> EXERCISE GOAL
Put the text of the entries from the line containing "Unterstützer des Volksbegehrens" through the line containing "l’assemblée." into a Markdown table with the columns Row and Line, numbering each row and skipping blank lines.

>>>>>

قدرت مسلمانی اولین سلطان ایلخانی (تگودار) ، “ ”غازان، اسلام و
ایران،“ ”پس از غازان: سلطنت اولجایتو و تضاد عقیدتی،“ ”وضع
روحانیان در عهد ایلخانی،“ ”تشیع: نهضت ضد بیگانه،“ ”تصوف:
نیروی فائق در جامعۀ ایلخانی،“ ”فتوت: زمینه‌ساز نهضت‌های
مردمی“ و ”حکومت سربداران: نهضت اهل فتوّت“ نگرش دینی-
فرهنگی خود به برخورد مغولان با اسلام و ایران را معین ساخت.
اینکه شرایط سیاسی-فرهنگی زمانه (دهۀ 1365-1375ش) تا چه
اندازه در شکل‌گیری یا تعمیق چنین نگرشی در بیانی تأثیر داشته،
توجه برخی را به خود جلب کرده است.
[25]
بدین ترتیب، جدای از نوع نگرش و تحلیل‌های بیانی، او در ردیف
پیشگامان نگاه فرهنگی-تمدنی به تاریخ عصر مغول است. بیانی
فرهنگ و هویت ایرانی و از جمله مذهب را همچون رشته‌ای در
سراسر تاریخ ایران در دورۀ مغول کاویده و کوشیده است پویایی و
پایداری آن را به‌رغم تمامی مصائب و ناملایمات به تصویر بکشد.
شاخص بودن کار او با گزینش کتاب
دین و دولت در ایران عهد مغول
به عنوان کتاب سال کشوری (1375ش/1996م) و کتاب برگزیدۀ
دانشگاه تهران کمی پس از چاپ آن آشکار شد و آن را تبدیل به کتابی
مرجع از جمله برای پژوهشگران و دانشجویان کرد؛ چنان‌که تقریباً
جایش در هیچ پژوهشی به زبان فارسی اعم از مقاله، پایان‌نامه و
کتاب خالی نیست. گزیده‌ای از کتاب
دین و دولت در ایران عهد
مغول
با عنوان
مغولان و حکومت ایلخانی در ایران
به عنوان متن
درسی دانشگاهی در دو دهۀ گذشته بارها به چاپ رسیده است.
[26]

<<<<<
>>>>>

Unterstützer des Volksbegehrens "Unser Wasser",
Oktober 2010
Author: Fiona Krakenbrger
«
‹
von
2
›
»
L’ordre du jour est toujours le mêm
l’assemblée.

<<<<<

> RESPONSE
| Row | Line |
|---|---|
| 1 | Unterstützer des Volksbegehrens "Unser Wasser", |
| 2 | Oktober 2010 |
| 3 | Author: Fiona Krakenbrger |
| 4 | « |
| 5 | ‹ |
| 6 | von |
| 7 | 2 |
| 8 | › |
| 9 | » |
| 10 | L’ordre du jour est toujours le mêm |
| 11 | l’assemblée. |